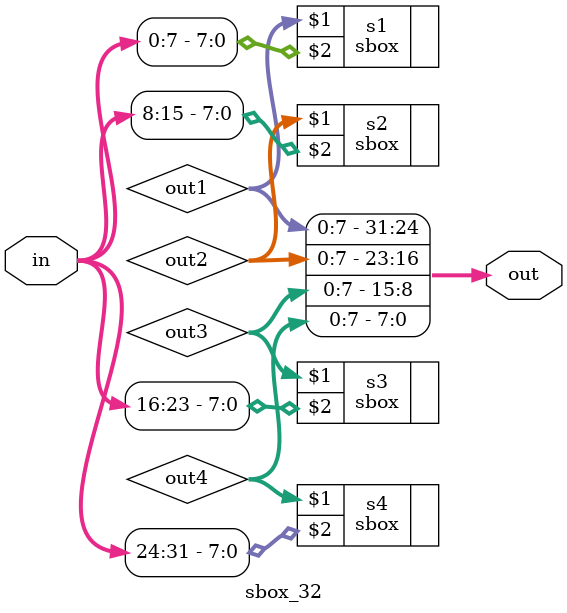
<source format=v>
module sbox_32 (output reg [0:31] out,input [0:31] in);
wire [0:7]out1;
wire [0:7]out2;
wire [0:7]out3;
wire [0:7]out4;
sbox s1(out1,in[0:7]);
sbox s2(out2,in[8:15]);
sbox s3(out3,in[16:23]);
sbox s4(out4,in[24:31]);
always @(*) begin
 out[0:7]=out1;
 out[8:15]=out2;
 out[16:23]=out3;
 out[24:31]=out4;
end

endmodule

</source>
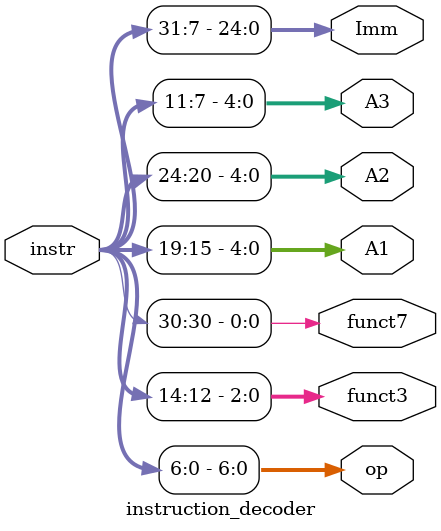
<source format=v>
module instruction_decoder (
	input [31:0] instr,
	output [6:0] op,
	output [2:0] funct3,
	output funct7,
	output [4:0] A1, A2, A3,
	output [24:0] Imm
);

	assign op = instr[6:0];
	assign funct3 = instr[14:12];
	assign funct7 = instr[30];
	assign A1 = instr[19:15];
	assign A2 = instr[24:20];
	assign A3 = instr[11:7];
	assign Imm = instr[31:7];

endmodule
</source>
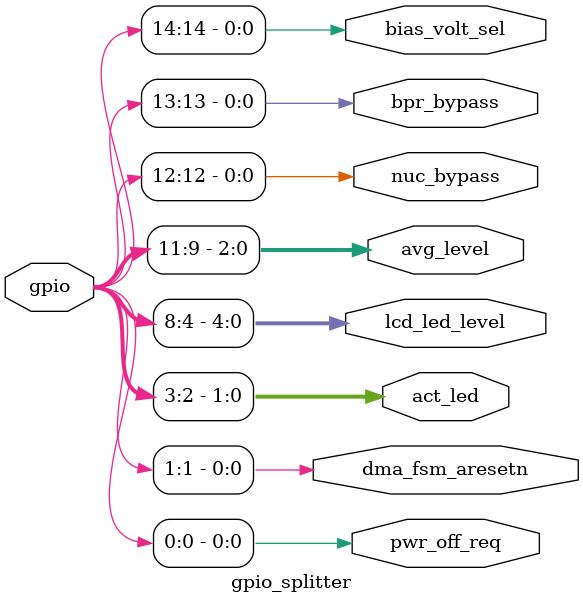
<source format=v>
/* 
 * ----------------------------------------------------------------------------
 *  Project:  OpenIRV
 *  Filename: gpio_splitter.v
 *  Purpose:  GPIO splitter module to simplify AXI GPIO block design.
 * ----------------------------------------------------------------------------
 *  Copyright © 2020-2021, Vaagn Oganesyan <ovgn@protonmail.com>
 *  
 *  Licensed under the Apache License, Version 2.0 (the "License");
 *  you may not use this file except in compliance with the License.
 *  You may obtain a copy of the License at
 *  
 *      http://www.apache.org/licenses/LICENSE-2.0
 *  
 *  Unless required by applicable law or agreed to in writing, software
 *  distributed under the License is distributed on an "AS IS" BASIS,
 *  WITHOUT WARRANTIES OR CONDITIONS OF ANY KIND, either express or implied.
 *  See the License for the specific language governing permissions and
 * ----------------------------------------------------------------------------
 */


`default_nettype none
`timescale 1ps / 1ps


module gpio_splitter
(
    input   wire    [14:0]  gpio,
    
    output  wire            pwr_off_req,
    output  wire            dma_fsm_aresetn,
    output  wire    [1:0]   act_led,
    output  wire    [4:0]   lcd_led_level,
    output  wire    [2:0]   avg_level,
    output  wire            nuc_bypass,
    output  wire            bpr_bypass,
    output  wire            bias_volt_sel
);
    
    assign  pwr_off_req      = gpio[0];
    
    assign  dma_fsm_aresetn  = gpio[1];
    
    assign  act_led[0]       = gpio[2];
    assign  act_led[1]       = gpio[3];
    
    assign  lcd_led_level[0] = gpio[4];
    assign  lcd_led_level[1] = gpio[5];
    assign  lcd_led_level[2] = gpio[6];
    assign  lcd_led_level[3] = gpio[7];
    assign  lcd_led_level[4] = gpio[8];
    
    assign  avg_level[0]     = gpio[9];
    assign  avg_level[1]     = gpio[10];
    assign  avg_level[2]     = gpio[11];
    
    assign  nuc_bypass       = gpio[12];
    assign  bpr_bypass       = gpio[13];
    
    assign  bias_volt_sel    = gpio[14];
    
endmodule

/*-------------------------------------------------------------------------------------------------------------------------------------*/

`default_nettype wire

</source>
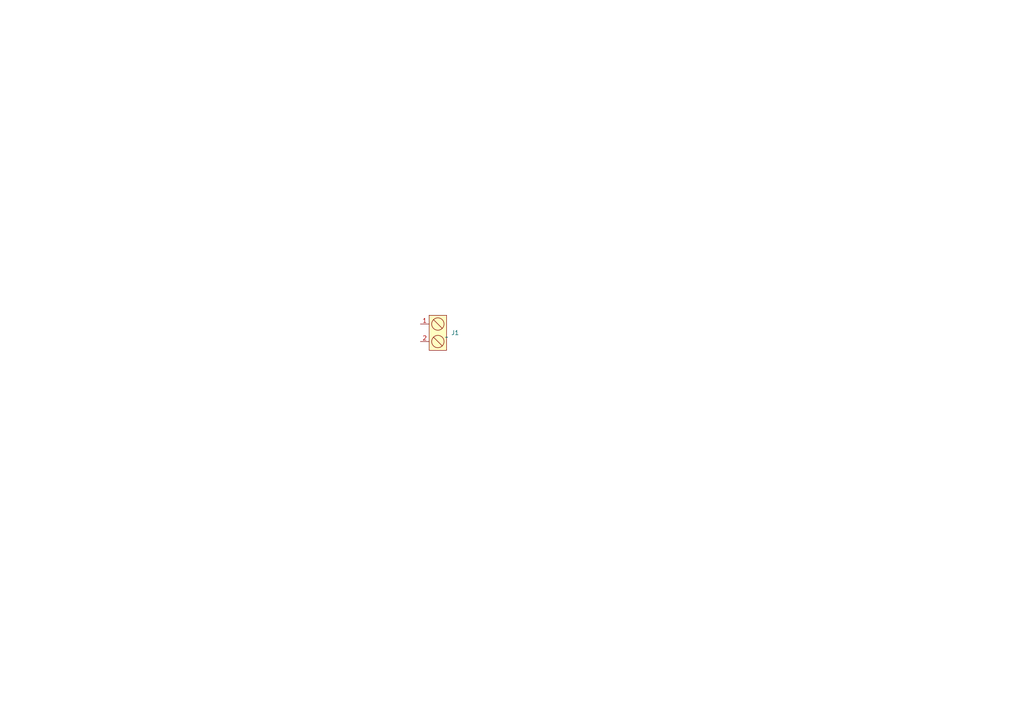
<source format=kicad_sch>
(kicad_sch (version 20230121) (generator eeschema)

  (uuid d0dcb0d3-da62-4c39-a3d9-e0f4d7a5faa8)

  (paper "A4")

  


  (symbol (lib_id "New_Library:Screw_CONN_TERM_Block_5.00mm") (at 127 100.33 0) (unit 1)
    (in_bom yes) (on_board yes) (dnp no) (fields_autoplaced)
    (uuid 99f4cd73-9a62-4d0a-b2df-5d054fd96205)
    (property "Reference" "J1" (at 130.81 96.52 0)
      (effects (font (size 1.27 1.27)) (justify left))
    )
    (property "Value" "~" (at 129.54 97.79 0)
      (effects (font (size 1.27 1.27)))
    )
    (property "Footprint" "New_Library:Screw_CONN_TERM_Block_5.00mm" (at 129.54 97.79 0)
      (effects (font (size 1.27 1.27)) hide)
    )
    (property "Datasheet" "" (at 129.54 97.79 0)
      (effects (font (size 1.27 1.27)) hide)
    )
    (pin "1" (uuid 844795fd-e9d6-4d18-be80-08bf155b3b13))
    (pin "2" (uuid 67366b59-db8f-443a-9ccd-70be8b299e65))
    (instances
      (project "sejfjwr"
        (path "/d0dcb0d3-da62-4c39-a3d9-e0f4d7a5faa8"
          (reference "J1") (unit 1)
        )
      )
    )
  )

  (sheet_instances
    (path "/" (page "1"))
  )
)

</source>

...

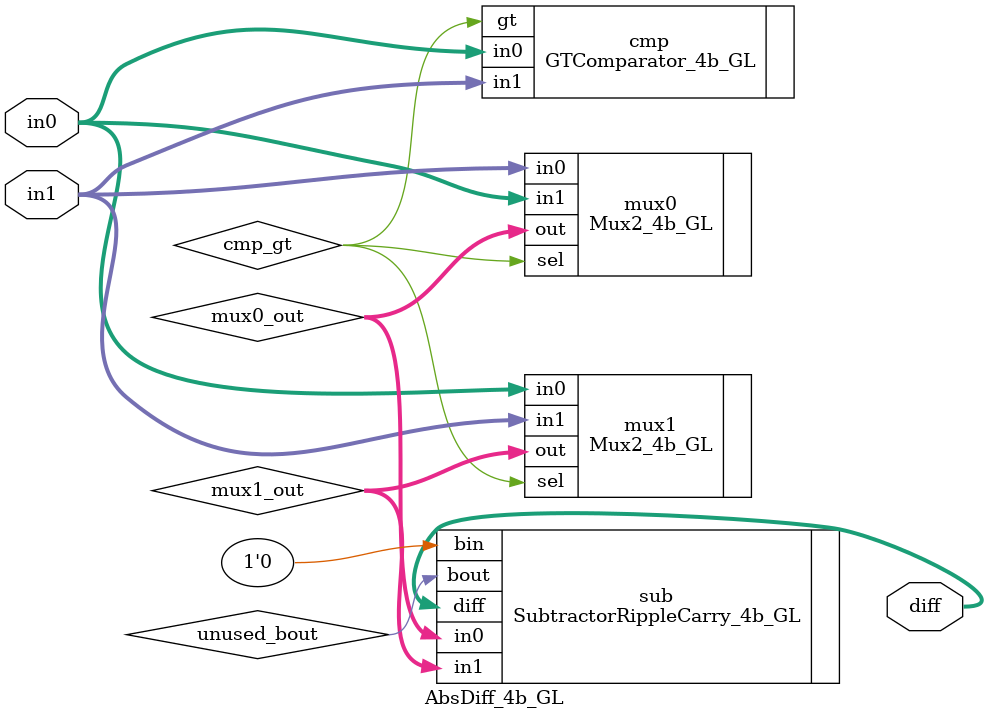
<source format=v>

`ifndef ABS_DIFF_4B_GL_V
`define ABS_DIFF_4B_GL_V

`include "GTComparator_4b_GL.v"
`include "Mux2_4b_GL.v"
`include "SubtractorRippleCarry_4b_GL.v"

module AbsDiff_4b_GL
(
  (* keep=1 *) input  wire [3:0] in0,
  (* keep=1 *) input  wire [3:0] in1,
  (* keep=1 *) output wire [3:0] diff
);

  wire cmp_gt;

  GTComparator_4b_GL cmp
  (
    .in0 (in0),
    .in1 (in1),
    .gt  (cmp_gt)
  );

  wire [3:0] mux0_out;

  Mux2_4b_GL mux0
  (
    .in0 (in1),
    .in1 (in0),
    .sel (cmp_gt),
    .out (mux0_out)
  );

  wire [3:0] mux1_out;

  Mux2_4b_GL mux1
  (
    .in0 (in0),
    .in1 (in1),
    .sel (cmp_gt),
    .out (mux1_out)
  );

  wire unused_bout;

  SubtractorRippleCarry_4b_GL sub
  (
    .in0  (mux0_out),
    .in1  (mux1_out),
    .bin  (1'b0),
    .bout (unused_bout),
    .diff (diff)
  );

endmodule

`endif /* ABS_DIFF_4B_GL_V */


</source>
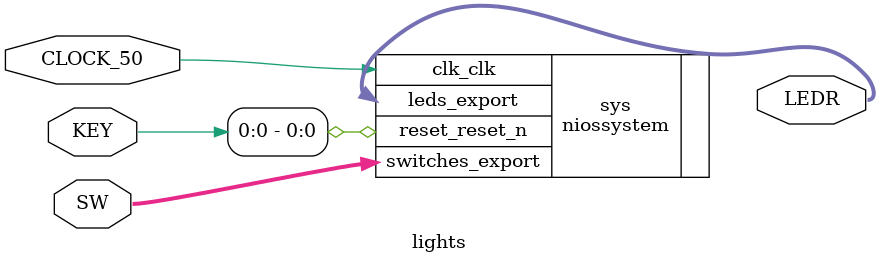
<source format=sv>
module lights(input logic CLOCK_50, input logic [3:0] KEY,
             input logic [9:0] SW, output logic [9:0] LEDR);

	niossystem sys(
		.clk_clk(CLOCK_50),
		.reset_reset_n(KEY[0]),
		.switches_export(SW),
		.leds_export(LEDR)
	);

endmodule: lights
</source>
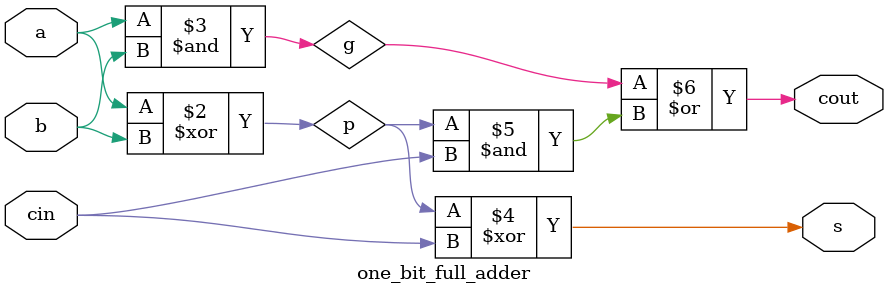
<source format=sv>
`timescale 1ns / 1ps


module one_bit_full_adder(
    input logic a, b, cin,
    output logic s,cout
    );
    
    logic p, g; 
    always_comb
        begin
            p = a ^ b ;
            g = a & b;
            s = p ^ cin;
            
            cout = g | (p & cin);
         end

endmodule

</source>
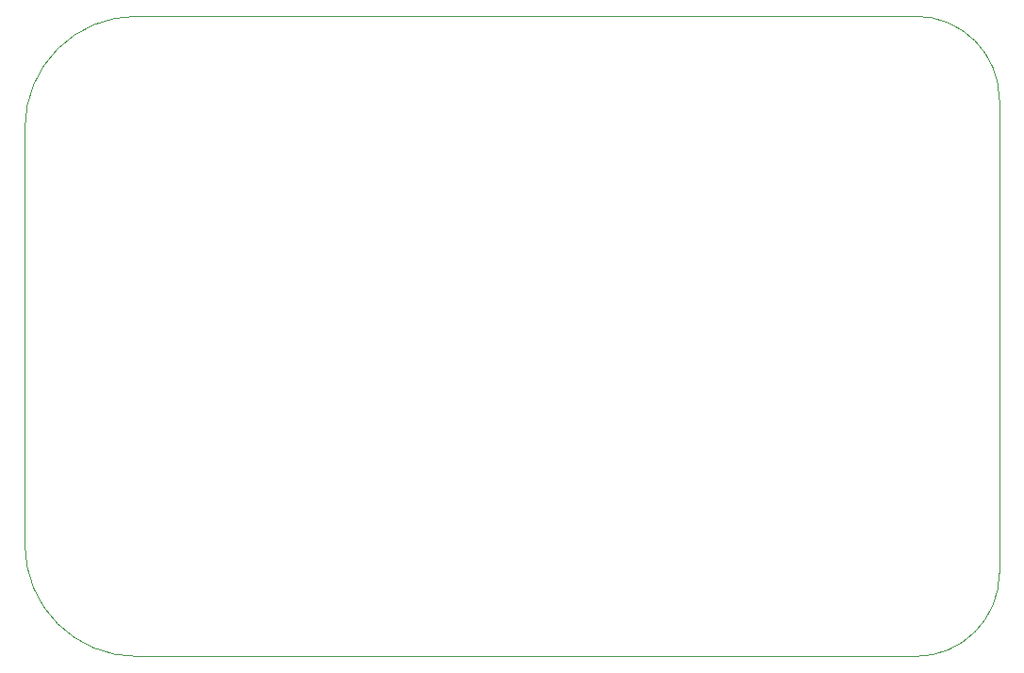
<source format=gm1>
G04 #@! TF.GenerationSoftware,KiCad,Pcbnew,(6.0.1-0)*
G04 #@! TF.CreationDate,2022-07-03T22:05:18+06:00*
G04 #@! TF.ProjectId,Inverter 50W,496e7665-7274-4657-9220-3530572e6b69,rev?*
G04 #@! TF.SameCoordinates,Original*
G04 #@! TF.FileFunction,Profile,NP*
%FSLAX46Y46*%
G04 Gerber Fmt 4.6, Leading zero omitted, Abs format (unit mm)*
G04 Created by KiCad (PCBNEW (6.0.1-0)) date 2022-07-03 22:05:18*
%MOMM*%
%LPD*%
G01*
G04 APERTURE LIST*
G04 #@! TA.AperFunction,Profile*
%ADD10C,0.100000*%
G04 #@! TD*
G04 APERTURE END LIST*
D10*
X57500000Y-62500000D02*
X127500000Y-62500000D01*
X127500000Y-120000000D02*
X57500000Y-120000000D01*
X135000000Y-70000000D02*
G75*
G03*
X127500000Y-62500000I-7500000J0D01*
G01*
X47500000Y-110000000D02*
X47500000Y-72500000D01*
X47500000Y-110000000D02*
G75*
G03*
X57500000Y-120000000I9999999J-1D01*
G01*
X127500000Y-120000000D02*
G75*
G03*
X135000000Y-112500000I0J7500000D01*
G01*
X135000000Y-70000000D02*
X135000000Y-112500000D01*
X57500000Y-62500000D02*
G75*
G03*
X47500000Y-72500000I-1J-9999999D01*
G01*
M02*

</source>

#### Exercise details:
Copy all lines from the material above that hold the word "under".

#### Answer for the task:
 *  Licensed under the Apache License, Version 2.0 (the "License");
 *  distributed under the License is distributed on an "AS IS" BASIS,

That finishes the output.